Она удивленно посмотрела на меня, но ответила:
- Всегда. Я не люблю холода, редко открываю его, разве в жаркие июльские дни.
Окно имело замок как у двери, наверно сюда и выходили тайные посетители. Сейчас оно было крепко заперто. Меня и впрямь несло, потому, что новая догадка, заставила снова обернутся к Рахиль:
- Вы не знали о потайной двери?
- Нет, конечно, откуда, мы ею не пользовались. – Она, казалось, даже возмутилась подобным предположением. – Мы же не семейные адвокаты, нам скрывать нечего.
- Вот, я заметила, что двери, открывались почти бесшумно, петли, верно, кто-то смазал. А не было ли у Евы Адамовны необычных посетителей?
- Да вот, вы давеча нас посетили, уважаемая Анастасия Павловна. – Ехидно отвечала Рахиль. Я аж задохнулась от злости.
- А, вы позвольте, тут сидите каждый день, может это вы уважаемая Рахиль Лейбовна, позаботились о том, чтобы дверь не скрипела? Теперь уже от злости задохнулась она.
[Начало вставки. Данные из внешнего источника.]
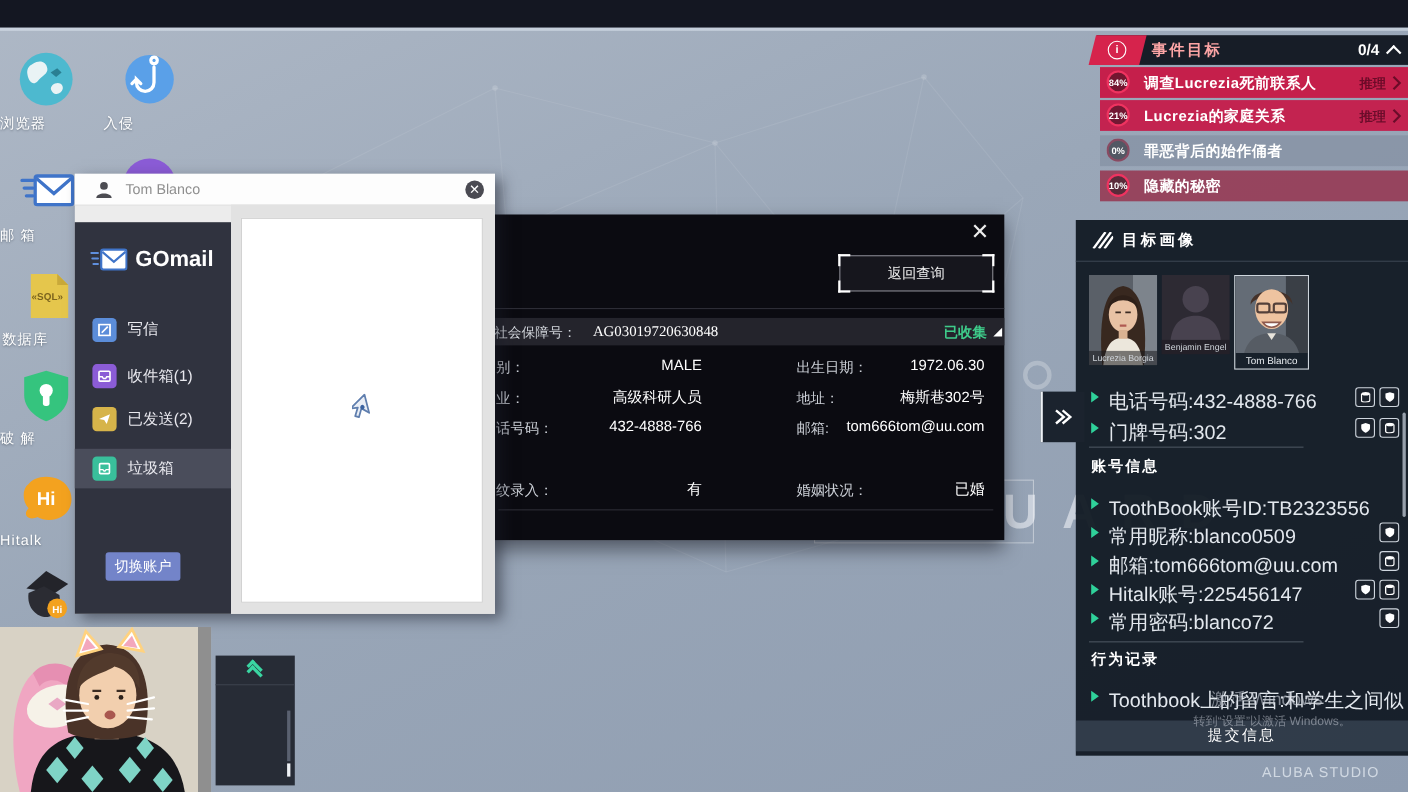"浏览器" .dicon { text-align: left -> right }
- Что Вы такое говорите Анастасия Павловна, я чуть не умерла когда эта проклятая стена поехала!
- Я спросила о необычных посетителях, а я, и вы это прекрасно знаете, часто посещала приют и сколько могла, помогала Еве Адамовне в ее благородном деле.
Рахиль скривилась, казалось, слезы, вот-вот хлынут из глаз, но она все же взяла себя в руки. Спокойно, медленно, выделяя каждое слово паузой, ответила:
- Из тех посетителей, кто редко заглядывает сюда, были только госпожа Эшколь да госпожа Теличкина, и то не сказать, что бы неожиданно, Ева Адамовна постоянно рассылает, … ох, рассылала письма с просьбой о помощи, на двадцать писем хорошо, если откликнулись двое, так вот обе эти добросердечные пани, пришли, можно сказать, по просьбе, управляющей, а больше никого не помню, в последнее время. – Ответ меня не удивил, но разочаровал.
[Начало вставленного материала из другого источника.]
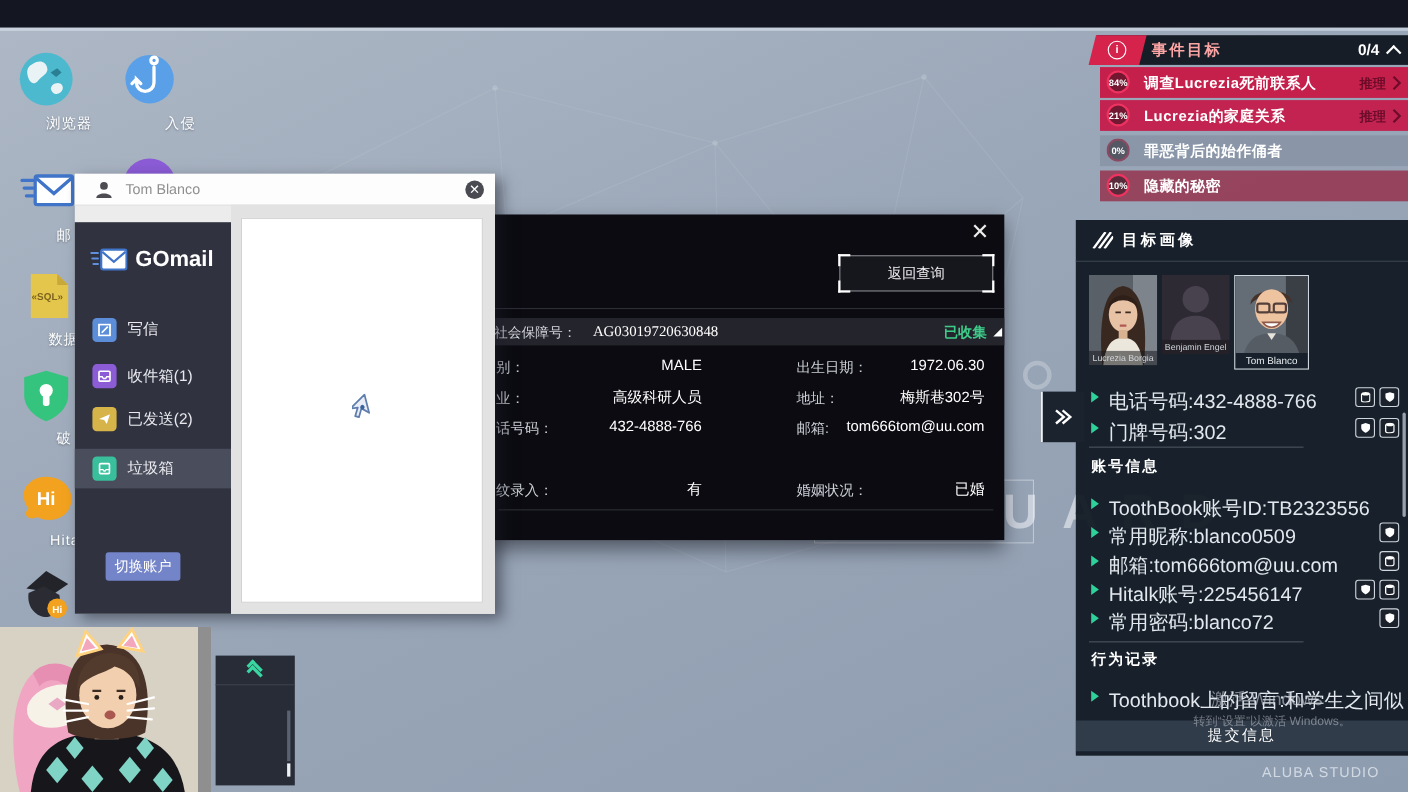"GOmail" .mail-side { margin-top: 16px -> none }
Я выдохлась. Николай стоял с открытым ртом. Георгий прятал глаза, а Семен Михайлович смотрел на меня в упор, покрасневший, злой, он нервно теребил свой, и так, почти развязавшийся галстук.
- Ну что ж Анастасия Павловна, как вижу, вы уже все выяснили? А теперь, думаю задерживать Вас, нам больше не стоит. Мы же завтра встретимся? – саркастично ухмыляясь, спросил он.
- Да, я помню.
- Вот и ладно, а сейчас с вашего позволения, Георгий Федорович вас проводит.
Георгий немедленно подскочил ко мне и почти выволок в коридор. Я не особо упиралась, понимая, что не на шутку разозлила доблестного сыщика. До входных дверей мы почти добежали, но пред ними я резко остановилась, оглянулась и, убедившись, что в коридоре пусто (воспитанницы ужинали, а городовой караулил дверь в кабинет) придержала Георгия.